**Exercise passage**
- Opening Delimiter -

This is also Hunter’s most technical work, drawing from sociological and philosophical theory that I had never heard of before (luckily he defines his terms and writes clearly). However this is always done in the context of his argument - in particular his use of the Nietzschean “Will to Power” and “Ressentiment” allow him to draw parallels between the Christian Right and the Christian Left. It is not a difficult read but it does require serious attention and reflection while reading - it was not a book I could blaze through, and I did have to take breaks.
I’ll admit as an engineering student, I used to have a somewhat dim view of sociology as lacking rigor and being too politically motivated. This book helped me understand the value of sociological theory by demonstrating the how such theory can give us a way to discuss what we observe and help us make sense of the world. It is especially humbling when reading a passage that put a thought I had into words better than I probably could have done. It is one thing to make an argument - it is another to give a voice to the reader’s own thoughts, and then provide further analysis citing relevant studies or literature. Whatever this book lacks (and I am hard pressed to find anything negative to say about it), it is certainly not rigor or insight. It is not that this book changed my views - more fundamentally, it forced me to reconsider the way I thought about the world, and in particular Christianity’s place in it. It is one thing for a book to provide a compelling argument or offer an easy answer - it is another for it to offer a new way of conceptualizing issues by asking the right question, and let the reader come to their own conclusion with the clarity offered by wrestling with such a question.
This is one book whose ideas will stay with me for years to come. I certainly hope I do not forget the insights learned here.

- Closing Delimiter -

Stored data
- Opening Delimiter -

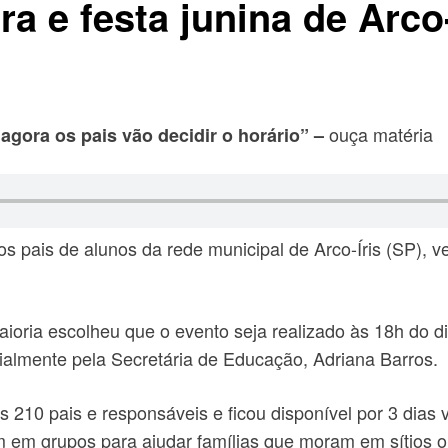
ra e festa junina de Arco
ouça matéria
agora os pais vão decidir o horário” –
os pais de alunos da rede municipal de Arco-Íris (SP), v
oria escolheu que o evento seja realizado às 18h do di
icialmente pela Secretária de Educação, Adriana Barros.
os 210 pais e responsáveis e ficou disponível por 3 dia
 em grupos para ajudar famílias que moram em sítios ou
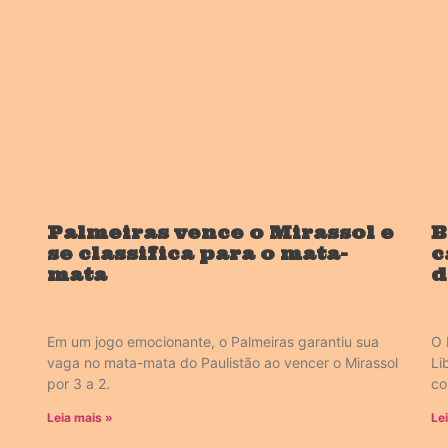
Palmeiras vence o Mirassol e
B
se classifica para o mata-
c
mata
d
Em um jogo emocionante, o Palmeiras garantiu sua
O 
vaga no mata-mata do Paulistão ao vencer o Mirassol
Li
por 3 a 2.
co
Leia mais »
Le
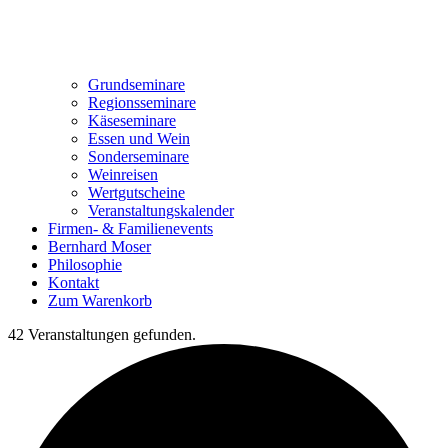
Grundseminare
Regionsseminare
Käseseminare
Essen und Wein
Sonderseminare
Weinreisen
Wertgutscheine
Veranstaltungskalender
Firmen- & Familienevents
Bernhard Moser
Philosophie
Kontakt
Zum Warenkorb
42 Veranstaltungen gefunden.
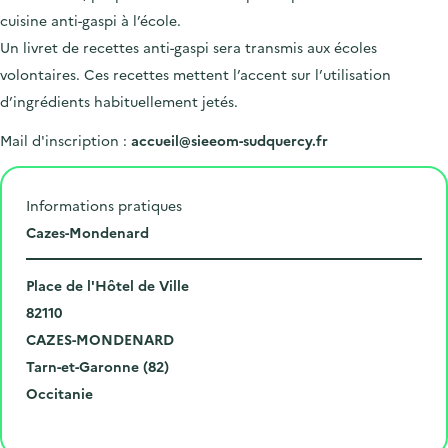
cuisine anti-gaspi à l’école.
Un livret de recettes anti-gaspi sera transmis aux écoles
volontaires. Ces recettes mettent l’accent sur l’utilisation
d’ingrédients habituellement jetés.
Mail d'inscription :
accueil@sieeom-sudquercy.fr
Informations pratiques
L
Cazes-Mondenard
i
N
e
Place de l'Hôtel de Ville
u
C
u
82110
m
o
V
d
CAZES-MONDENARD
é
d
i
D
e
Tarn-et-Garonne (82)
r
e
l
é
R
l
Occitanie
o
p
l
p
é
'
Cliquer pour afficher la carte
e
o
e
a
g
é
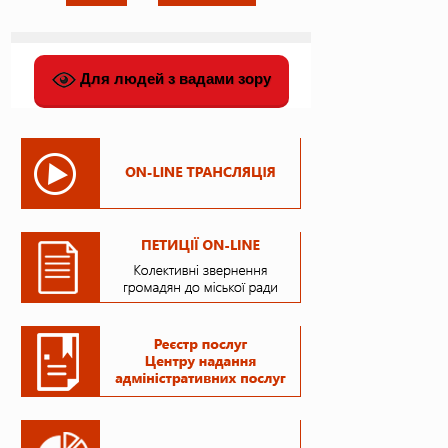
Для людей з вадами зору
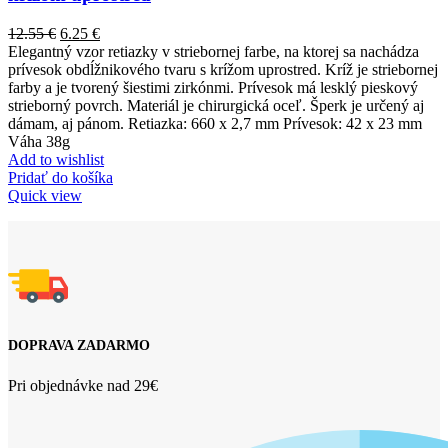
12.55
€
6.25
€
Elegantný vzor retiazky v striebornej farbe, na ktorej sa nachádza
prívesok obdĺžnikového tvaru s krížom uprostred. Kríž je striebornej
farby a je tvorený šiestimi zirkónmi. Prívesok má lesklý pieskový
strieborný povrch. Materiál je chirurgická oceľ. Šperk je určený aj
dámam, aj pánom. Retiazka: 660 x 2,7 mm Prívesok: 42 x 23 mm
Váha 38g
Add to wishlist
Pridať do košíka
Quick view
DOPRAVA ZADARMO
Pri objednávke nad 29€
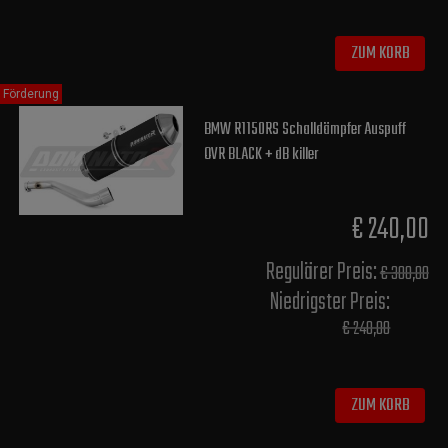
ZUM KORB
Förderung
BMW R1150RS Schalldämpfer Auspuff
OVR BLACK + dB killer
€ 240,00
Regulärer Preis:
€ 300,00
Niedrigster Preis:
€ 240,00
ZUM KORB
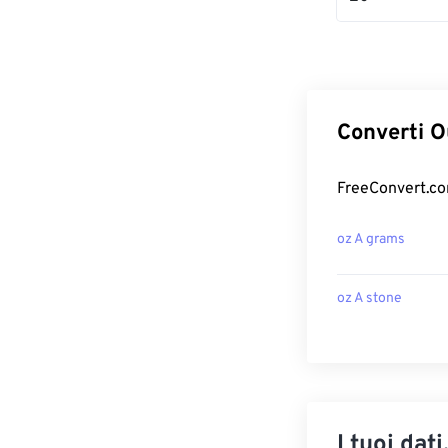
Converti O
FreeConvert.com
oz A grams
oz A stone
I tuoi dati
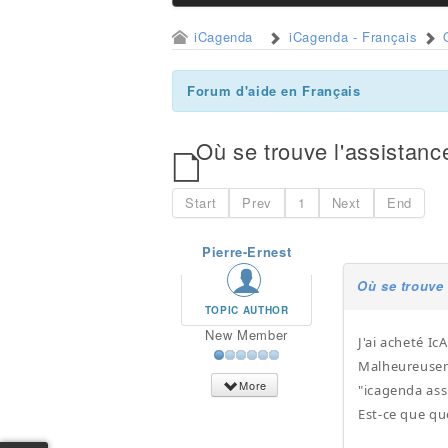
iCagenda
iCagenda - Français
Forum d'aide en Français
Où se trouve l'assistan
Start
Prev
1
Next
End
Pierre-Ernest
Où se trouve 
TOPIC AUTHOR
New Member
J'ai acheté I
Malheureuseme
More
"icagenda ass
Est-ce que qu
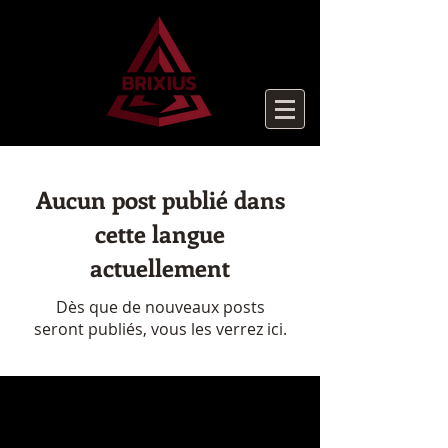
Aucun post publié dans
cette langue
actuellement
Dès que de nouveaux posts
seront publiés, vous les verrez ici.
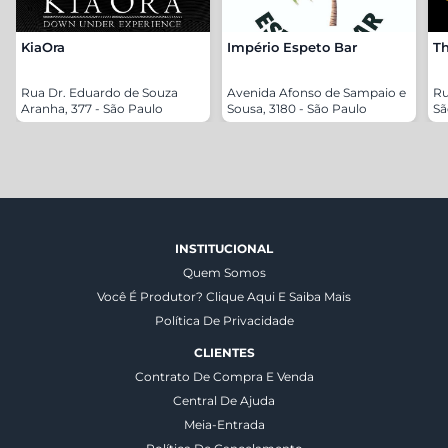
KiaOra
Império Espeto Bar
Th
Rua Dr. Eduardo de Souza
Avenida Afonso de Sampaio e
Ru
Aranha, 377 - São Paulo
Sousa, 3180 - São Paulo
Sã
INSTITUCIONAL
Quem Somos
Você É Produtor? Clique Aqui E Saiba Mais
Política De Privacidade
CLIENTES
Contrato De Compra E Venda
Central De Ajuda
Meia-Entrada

- Closing Delimiter -

**Problems and tasks**
1. According to the book review, why could the reviewer follow the sociological and philosophical theory despite never having heard of it before? Answer in one to three sentences.
2. Reproduce the book review word for word, from "This is also" up to and including "to take breaks.".

**Written answers**
1. The reviewer could follow it because Hunter defines his terms and writes clearly.

2.
This is also Hunter’s most technical work, drawing from sociological and philosophical theory that I had never heard of before (luckily he defines his terms and writes clearly). However this is always done in the context of his argument - in particular his use of the Nietzschean “Will to Power” and “Ressentiment” allow him to draw parallels between the Christian Right and the Christian Left. It is not a difficult read but it does require serious attention and reflection while reading - it was not a book I could blaze through, and I did have to take breaks.